>>>>

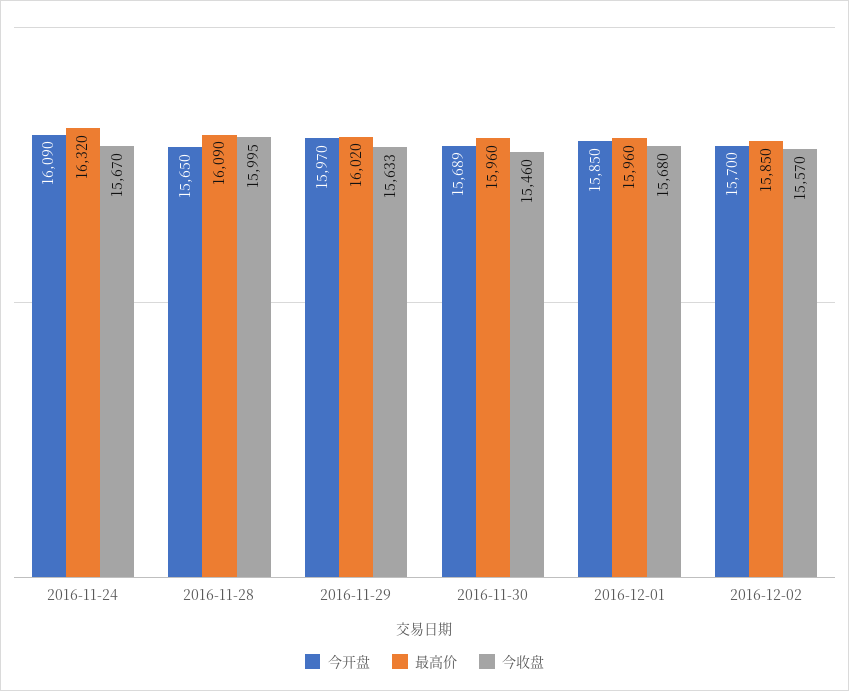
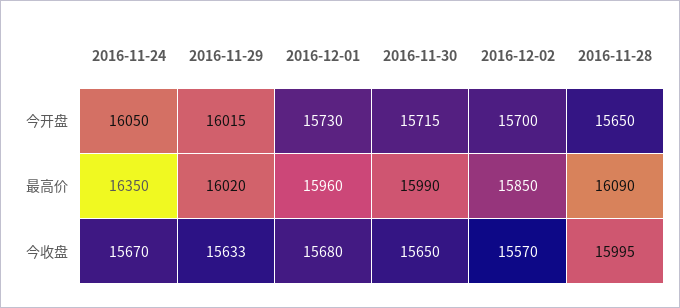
今开盘, 2016-11-24: 16090 -> 16050
最高价, 2016-11-24: 16320 -> 16350
今开盘, 2016-11-29: 15970 -> 16015
今开盘, 2016-11-30: 15689 -> 15715
最高价, 2016-11-30: 15960 -> 15990
今收盘, 2016-11-30: 15460 -> 15650
今开盘, 2016-12-01: 15850 -> 15730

<<<<

Activity
Output the records verbatim without pictures.

Solution to this task
今开盘, 2016-11-24: 16090 -> 16050
最高价, 2016-11-24: 16320 -> 16350
今开盘, 2016-11-29: 15970 -> 16015
今开盘, 2016-11-30: 15689 -> 15715
最高价, 2016-11-30: 15960 -> 15990
今收盘, 2016-11-30: 15460 -> 15650
今开盘, 2016-12-01: 15850 -> 15730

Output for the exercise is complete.